Kometen sind kosmische Zeitkapseln: Sie bestehen aus einem lockeren Gemisch von Wassereis, gefrorenen Gasen, Staub und Felsbrocken und enthalten ursprüngliche Materie aus der Entstehungsphase unseres Sonnensystems. Nähert sich ein Komet der Sonne, so verdampfen die flüchtigen Substanzen und bilden einen oft spektakulären, Millionen Kilometer langen Schweif.

„Deep Impact“ ist nicht die einzige Sonde, mit der die Astronomen die Zusammensetzung der Kometen studieren möchten. So kehrt die amerikanische Raumsonde „Stardust“ gerade von ihrer Begegnung mit dem Kometen Wild 2 zur Erde zurück. „Stardust“ hat Materie aus der Gas- und Staubhülle des Kometen eingesammelt und wird diese im Januar 2006 in einer Kapsel über dem US-Bundesstaat Utah abwerfen. Und die europäische Sonde Rosetta ist auf dem Weg zum Kometen Churyumov-Gerasimenko, auf dem sie 2014 einen kleinen Lander zur Untersuchung von Bodenproben absetzen soll.

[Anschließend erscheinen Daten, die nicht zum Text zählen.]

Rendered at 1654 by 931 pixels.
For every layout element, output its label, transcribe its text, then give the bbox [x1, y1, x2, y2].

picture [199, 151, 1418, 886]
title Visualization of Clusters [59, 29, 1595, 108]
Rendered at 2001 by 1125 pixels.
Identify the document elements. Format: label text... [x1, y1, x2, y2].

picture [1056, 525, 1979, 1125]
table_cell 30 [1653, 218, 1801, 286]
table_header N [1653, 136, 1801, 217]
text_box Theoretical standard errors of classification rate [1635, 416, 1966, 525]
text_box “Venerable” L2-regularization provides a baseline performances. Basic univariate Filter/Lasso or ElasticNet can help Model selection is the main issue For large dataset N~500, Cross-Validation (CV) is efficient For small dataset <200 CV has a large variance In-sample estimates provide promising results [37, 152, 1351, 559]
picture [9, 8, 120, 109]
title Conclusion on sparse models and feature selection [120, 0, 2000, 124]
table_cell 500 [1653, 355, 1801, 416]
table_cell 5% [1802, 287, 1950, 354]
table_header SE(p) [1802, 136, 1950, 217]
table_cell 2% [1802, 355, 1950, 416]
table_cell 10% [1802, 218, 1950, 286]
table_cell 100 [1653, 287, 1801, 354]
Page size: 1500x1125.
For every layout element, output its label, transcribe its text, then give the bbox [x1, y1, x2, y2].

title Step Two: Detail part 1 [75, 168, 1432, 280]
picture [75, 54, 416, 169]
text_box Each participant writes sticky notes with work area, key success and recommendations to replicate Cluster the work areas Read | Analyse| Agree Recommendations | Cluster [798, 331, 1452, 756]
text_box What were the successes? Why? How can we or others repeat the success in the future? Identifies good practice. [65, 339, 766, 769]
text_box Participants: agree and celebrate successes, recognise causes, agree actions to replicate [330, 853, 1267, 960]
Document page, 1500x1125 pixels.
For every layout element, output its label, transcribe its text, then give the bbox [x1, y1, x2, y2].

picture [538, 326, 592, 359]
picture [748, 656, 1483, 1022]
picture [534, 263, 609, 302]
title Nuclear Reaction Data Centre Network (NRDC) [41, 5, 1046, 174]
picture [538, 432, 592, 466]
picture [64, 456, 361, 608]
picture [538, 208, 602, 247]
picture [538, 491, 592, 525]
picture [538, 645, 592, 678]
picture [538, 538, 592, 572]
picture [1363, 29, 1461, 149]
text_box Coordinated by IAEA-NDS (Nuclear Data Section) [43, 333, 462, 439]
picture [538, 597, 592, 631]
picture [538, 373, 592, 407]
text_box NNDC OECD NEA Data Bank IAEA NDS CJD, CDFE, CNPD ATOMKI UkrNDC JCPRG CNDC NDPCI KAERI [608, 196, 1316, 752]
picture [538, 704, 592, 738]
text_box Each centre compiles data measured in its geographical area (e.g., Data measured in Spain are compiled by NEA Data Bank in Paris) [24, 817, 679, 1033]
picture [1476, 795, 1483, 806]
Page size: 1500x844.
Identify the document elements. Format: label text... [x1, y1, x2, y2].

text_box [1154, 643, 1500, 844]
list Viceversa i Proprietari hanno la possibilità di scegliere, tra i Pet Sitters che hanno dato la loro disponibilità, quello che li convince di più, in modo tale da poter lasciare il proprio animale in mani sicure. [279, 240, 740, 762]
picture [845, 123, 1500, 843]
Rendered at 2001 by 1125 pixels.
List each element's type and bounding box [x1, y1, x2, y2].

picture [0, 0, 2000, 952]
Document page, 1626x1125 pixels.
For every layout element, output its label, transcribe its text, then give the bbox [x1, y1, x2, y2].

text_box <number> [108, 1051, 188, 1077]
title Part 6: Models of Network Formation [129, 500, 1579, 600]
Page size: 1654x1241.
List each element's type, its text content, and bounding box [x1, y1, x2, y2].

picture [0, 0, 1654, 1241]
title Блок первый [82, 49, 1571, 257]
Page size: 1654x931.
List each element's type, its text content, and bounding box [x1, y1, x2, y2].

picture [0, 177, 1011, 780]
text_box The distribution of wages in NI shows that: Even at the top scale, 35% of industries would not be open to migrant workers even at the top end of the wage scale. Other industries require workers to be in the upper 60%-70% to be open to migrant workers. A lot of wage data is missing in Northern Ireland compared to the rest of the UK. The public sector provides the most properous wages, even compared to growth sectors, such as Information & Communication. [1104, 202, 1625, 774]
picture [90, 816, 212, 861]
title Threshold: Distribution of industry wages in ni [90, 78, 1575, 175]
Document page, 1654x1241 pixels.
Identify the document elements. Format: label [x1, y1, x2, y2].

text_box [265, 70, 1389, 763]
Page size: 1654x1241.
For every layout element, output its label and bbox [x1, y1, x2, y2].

Doch die Forscher wollen nicht nur wissen, was sich an der Oberfläche von Kometen befindet. „Jedes Mal, wenn sich ein Komet der Sonne nähert, heizt er sich auf und seine oberflächennahen Schichten verändern sich“, sagt Michael A´ Hearn, Chefwissenschaftler der Mission „Deep Impact“. „Wir wollen nun erstmalig erforschen, wie sehr sich das Innere des Kometen von seiner Oberfläche unterscheidet.“

Nicht nur über die chemische Zusammensetzung, auch über die Struktur des Kometeninneren erhoffen sich A´Hearn und seine Kollegen Aufschluss von dem künstlichen Einschlag. Sind unsere Vorstellungen von den „schmutzigen Schneebällen“ überhaupt korrekt? Oder ist der Komet wie ein Schweizer Käse von großen Höhlen durchsetzt? In diesem Fall könnte das Projektil einfach die Kometenmaterie zusammenpressen, ohne einen großen Krater zu hinterlassen.

Vorstellbar ist auch, dass die Kometenmaterie so pulverig ist, dass das Projektil den gesamten Himmelskörper fast spurlos durchschlägt. Für wenig wahrscheinlich hält A´Hearn dagegen die Möglichkeit, dass der Aufprall eine starke Schockwelle auslöst, die den Kometen in mehrere Teile zerfetzt.

Kenntnisse über das Innenleben der Kometen könnten sich eines Tages als segensreich für die Menschheit erweisen – dann nämlich, wenn sich ein solches Gestirn auf Kollisionskurs mit der Erde bewegt. Der Einschlag eines Kometen könnte zu einer globalen Katastrophe, zum Ende der menschlichen Zivilisation und zu einem massenhaften Artensterben führen.

Nur mit Hilfe neuer Einblicke in den inneren Aufbau der Kometen wird sich beurteilen lassen, ob und welche technischen Möglichkeiten es zur Abwehr einer solchen Bedrohung aus dem All gibt – sei es durch eine Sprengung des Kometen oder durch eine Änderung seiner Bahn. Die nun geplante Attacke von „Deep Impact“ ist eine Art kosmischer Präventivschlag.